Kini pandanganku berganti pada bulan yang sudah mulai menghiasi gelapnya langit. Dia berlari cepat meskipun tidak memiliki kaki. Bulan yang tinggal seperempat itu menorehkan senyum sinisnya kepada bus yang membawaku pergi. Aku menjadi kesal mendapati bahwa bus yang aku tumpangi begitu payah hanya untuk mengejar bulan. Bus ini terlalu lemah. Terlalu banyak berhenti padahal bulan di langit sudah kurang ajar mengejeknya.
Aku yang kesal pun memilih turun di halte random. Aku ingin membuktikan pada bus payah bahwa aku bisa mengejar bulan yang terus tersenyum sinis di atas sana.
Di ramainya jalanan kota akan pengendara yang tidak sabar pulang, aku berlari beriringan dengan mereka. Tentu saja aku tidak dapat mengejar kecepatan buatan manusia itu, begitu juga mengejar buatan Tuhan. Setelah berlari jauh, aku tetap kalah dari bulan yang makin tersenyum sinis membuatku ingin menorehkan cabai merah di sana agar dia kepedasan.
Mengakui kekalahanku, aku memilih untuk berhenti di sebuah taman luas yang aku temui dalam perjalanan. Taman ini ramai sekali. Banyak pedagang yang sedang menawarkan dagangannya, banyak anak muda yang sedang berbincang-bincang, banyak sejoli yang sedang bermesraan, dan banyak keluarga yang sedang bermain bersama.

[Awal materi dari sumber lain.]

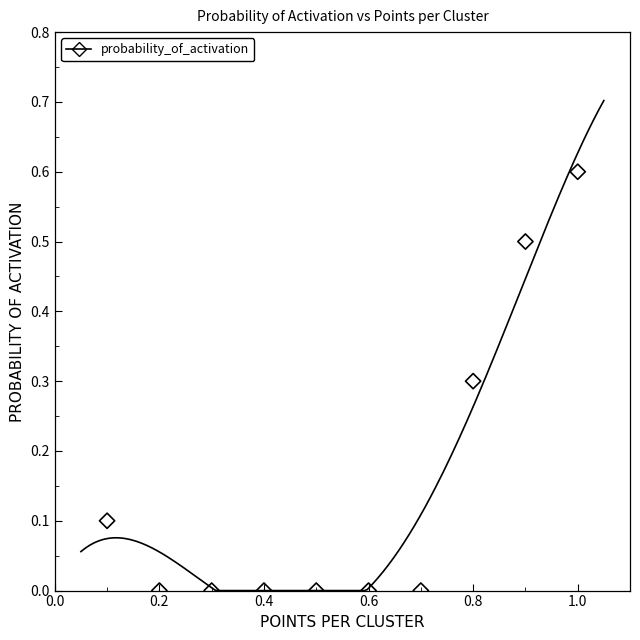

What is the average X value?

0.6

Biasanya aku kesal dengan tempat yang ramai, tapi entah mengapa aku merasa tempat ini seperti tidak akan menghakimiku. Aku duduk di tribune paling atas yang berbentuk lingkaran di tengah taman. Saat aku dongakkan kepalaku di atas, bulan tidak lagi berlari—kami menjadi seri. Namun saat aku luruskan pandangan ke depan, aku melihat anak-anak yang sedang berlari mengejar kitiran yang baru saja mereka lemparkan ke langit. Mereka tertawa senang lalu berlari kepada ayah mereka untuk melemparkan kembali kitiran ke langit. Saat sang ayah bersiap melempar kitiran ke langit, sang anak sudah siap dengan kedua mata yang mengintimidasi kitiran. Sang anak tidak akan membiarkan kitiran mereka tertukar dengan kitiran anak lain.
Tempat ini seperti surga. Semua orang sibuk dengan dirinya masing-masing. Tidak ada yang menyadari kehadiranku selain pedagang yang hanya lalu lalang menawarkan dagangan saja sehingga tidak begitu menggangguku.
Aku menyukai tempat ini. Tempat yang akan menjadi pelarianku dari bulan yang juga terlihat kelelahan tapi masih bisa tertawa meremehkanku.